═════ Recorded data

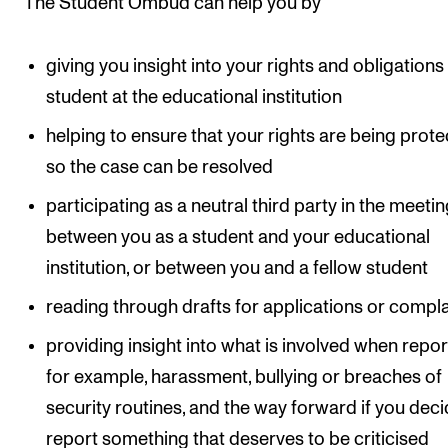
The Student Ombud can help you by
Newly Admitted Students
Semester Registration
giving you insight into your rights and obligations
student at the educational institution
STUDENT LIFE
helping to ensure that your rights are being prot
so the case can be resolved
Learning Resources
The Student Commitee (SUT)
participating as a neutral third party in the meeti
between you as a student and your educational
Want to Study Abroad?
institution, or between you and a fellow student
Report Unwanted Conduct
reading through drafts for applications or compla
Counselling and Physiotherapy
providing insight into what is involved when repor
for example, harassment, bullying or breaches of
NEWS
security routines, and the way forward if you deci
Student News
report something that deserves to be criticised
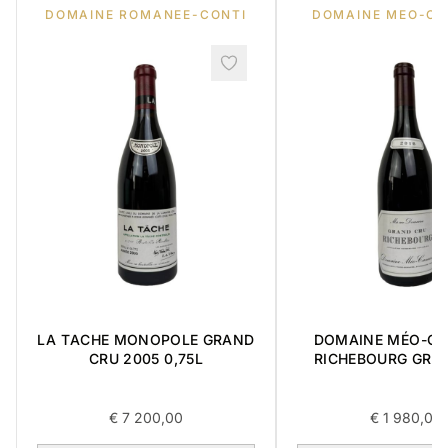
DOMAINE ROMANEE-CONTI
DOMAINE MEO-C
LA TACHE MONOPOLE GRAND
DOMAINE MÉO-C
CRU 2005 0,75L
RICHEBOURG GRA
2016 0,75L
€
7 200,00
€
1 980,00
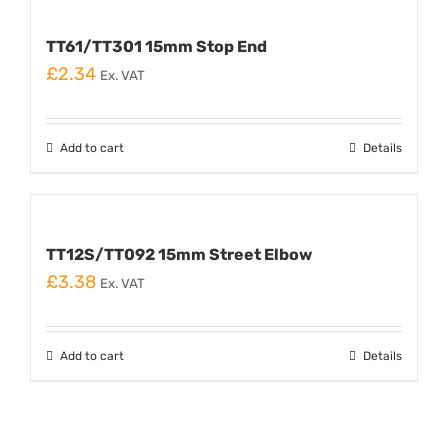
TT61/TT301 15mm Stop End
£
2.34
Ex. VAT
Add to cart
Details
TT12S/TT092 15mm Street Elbow
£
3.38
Ex. VAT
Add to cart
Details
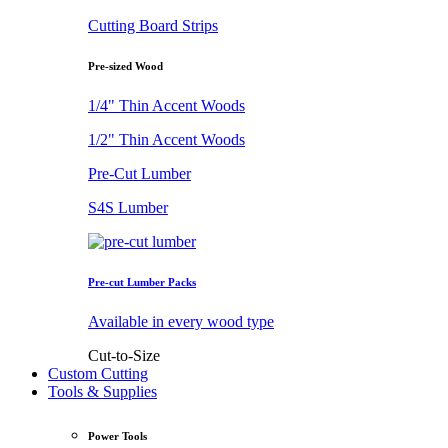
Cutting Board Strips
Pre-sized Wood
1/4" Thin Accent Woods
1/2" Thin Accent Woods
Pre-Cut Lumber
S4S Lumber
Pre-cut Lumber Packs
Available in every wood type
Cut-to-Size
Custom Cutting
Tools & Supplies
Power Tools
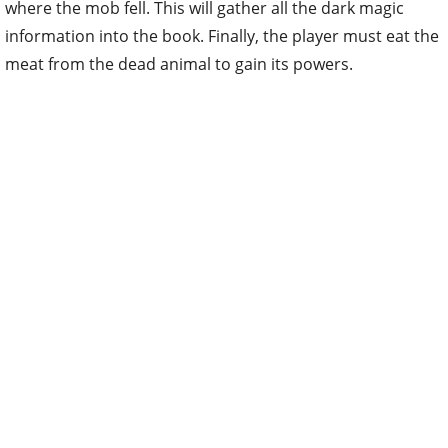
where the mob fell. This will gather all the dark magic
information into the book. Finally, the player must eat the
meat from the dead animal to gain its powers.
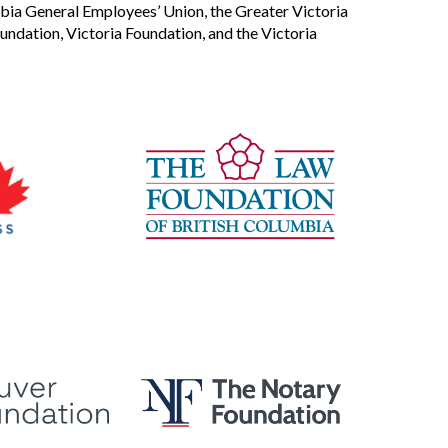
bia General Employees’ Union, the Greater Victoria
dation, Victoria Foundation, and the Victoria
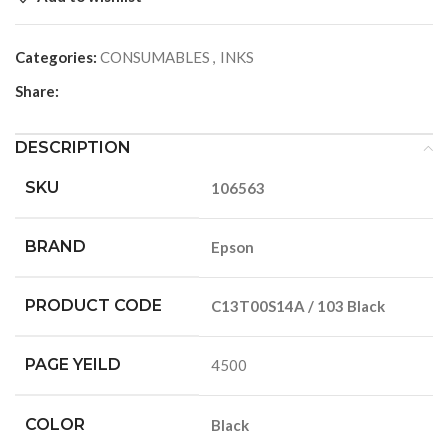
Categories:
CONSUMABLES
,
INKS
Share:
DESCRIPTION
SKU
106563
BRAND
Epson
PRODUCT CODE
C13T00S14A / 103 Black
PAGE YEILD
4500
COLOR
Black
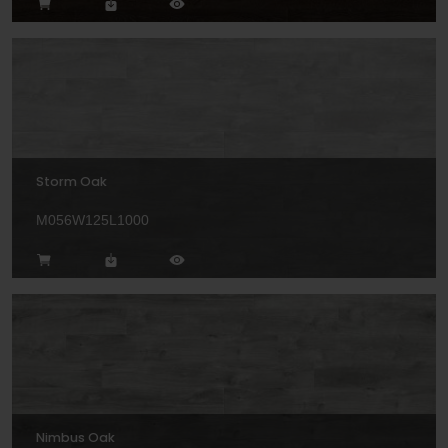
Storm Oak
M056W125L1000
Nimbus Oak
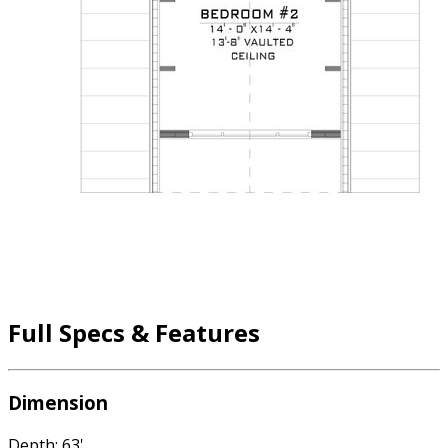
Full Specs & Features
Dimension
Depth: 63'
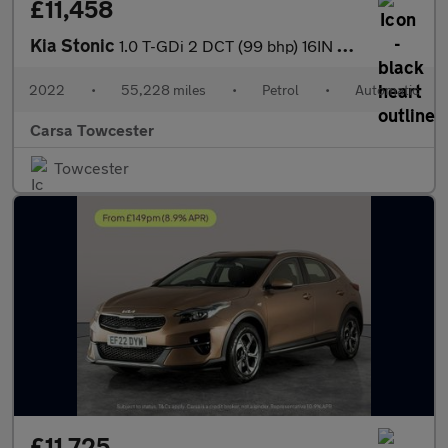
£11,458
Kia Stonic
1.0 T-GDi 2 DCT (99 bhp) 16IN ALLOYS - CRUISE CONTROL
2022
•
55,228 miles
•
Petrol
•
Automatic
Carsa Towcester
Towcester
£11,725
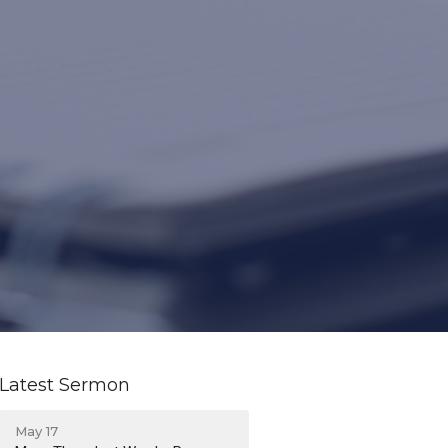
Latest Sermon
May 17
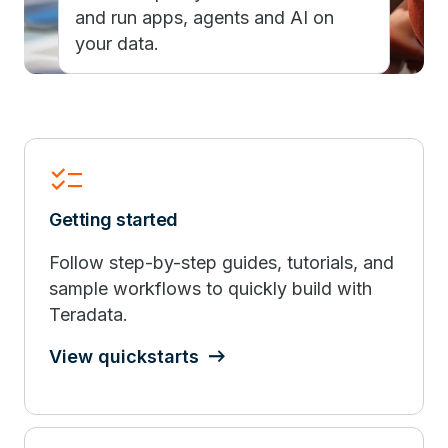
and run apps, agents and AI on
your data.
checklist
Getting started
Follow step-by-step guides, tutorials, and
sample workflows to quickly build with
Teradata.
View quickstarts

══════════

• _Work to be completed_
Which of the lines in the data contain the string "insight"? Return each one.

• _Finished task_
giving you insight into your rights and obligations
providing insight into what is involved when repor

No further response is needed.